### Exercise brief
In the listing below, locate the line that contains "[631,205,664,215] [58,227,203,240] anAn" and the line that contains "[460,227,696,237] failssubmit to". Restate word for word those two lines and every line between them, and nothing else.

*** Listed entries ***

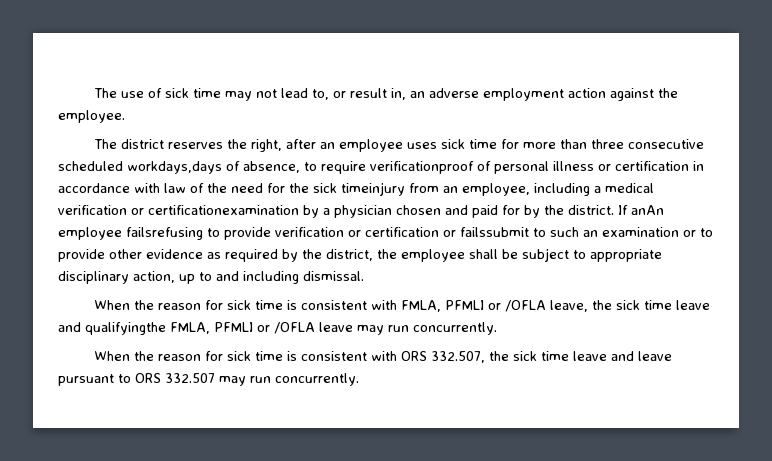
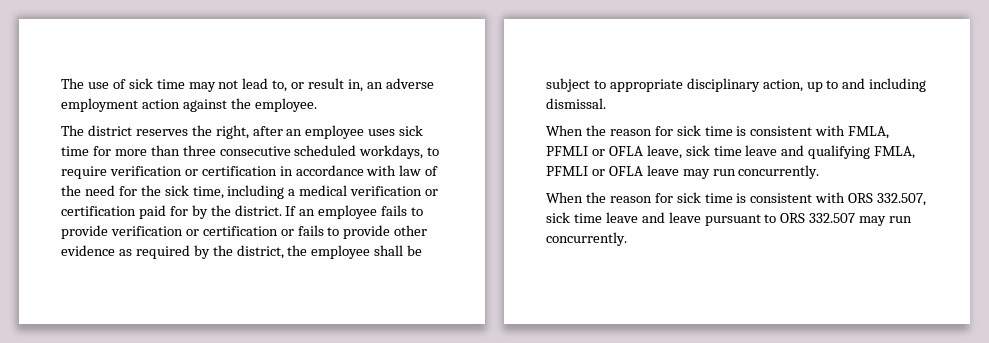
[127,161,594,174] workdays,days of absence, to require verificationproof of personal illness -> [359,145,440,159] [61,166,182,179] workdays, to require verification
[341,182,530,196] timeinjury from an employee, -> [192,186,224,199] time,
[148,205,468,218] certificationexamination by a physician chosen and -> [61,206,136,216] certification
[631,205,664,215] [58,227,203,240] anAn employee failsrefusing -> [299,205,408,219] an employee fails
[460,227,696,237] failssubmit to such an examination or -> [297,225,324,236] fails
[504,300,710,312] [58,322,315,335] /OFLA leave, the sick time leave and qualifyingthe FMLA, PFMLI or /OFLA -> [608,145,916,159] [546,166,643,176] OFLA leave, sick time leave and qualifying FMLA, PFMLI or OFLA
[488,351,509,361] the -> (927, 199) none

*** End of Listed entries ***

### Reply
[631,205,664,215] [58,227,203,240] anAn employee failsrefusing -> [299,205,408,219] an employee fails
[460,227,696,237] failssubmit to such an examination or -> [297,225,324,236] fails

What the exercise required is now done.